■ Your task ■
Drop the pictures, then repeat every record exactly as it stands.

(Collection entries)
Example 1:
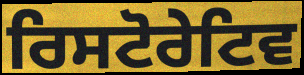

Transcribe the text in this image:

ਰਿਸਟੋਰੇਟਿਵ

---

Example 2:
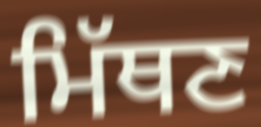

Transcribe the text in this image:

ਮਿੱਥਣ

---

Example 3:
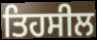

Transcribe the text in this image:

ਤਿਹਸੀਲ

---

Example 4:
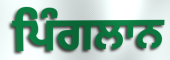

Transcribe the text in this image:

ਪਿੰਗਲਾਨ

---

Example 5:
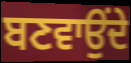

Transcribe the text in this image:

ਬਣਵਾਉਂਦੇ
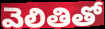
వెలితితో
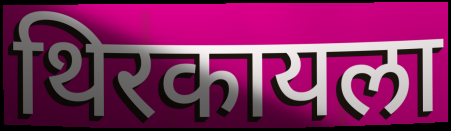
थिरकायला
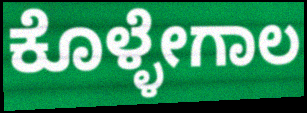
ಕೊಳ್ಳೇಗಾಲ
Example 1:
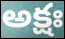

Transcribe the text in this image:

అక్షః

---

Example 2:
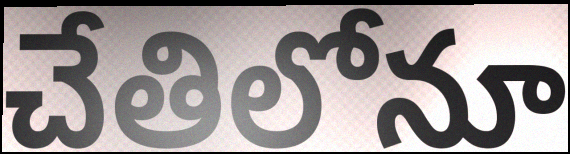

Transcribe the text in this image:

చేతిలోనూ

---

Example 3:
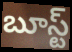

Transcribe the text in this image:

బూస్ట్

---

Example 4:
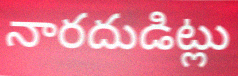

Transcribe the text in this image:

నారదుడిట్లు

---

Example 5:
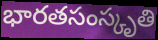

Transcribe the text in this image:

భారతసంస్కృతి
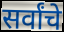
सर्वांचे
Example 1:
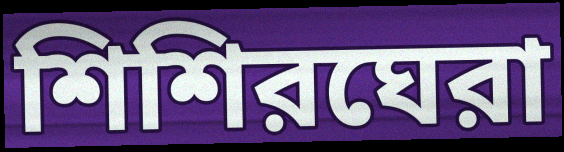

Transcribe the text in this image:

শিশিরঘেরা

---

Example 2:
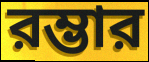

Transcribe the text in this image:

■ Written solution ■
Example 1:

Transcribe the text in this image:

ਰਿਸਟੋਰੇਟਿਵ

---

Example 2:

Transcribe the text in this image:

ਮਿੱਥਣ

---

Example 3:

Transcribe the text in this image:

ਤਿਹਸੀਲ

---

Example 4:

Transcribe the text in this image:

ਪਿੰਗਲਾਨ

---

Example 5:

Transcribe the text in this image:

ਬਣਵਾਉਂਦੇ
వెలితితో
थिरकायला
ಕೊಳ್ಳೇಗಾಲ
Example 1:

Transcribe the text in this image:

అక్షః

---

Example 2:

Transcribe the text in this image:

చేతిలోనూ

---

Example 3:

Transcribe the text in this image:

బూస్ట్

---

Example 4:

Transcribe the text in this image:

నారదుడిట్లు

---

Example 5:

Transcribe the text in this image:

భారతసంస్కృతి
सर्वांचे
Example 1:

Transcribe the text in this image:

শিশিরঘেরা

---

Example 2:

Transcribe the text in this image:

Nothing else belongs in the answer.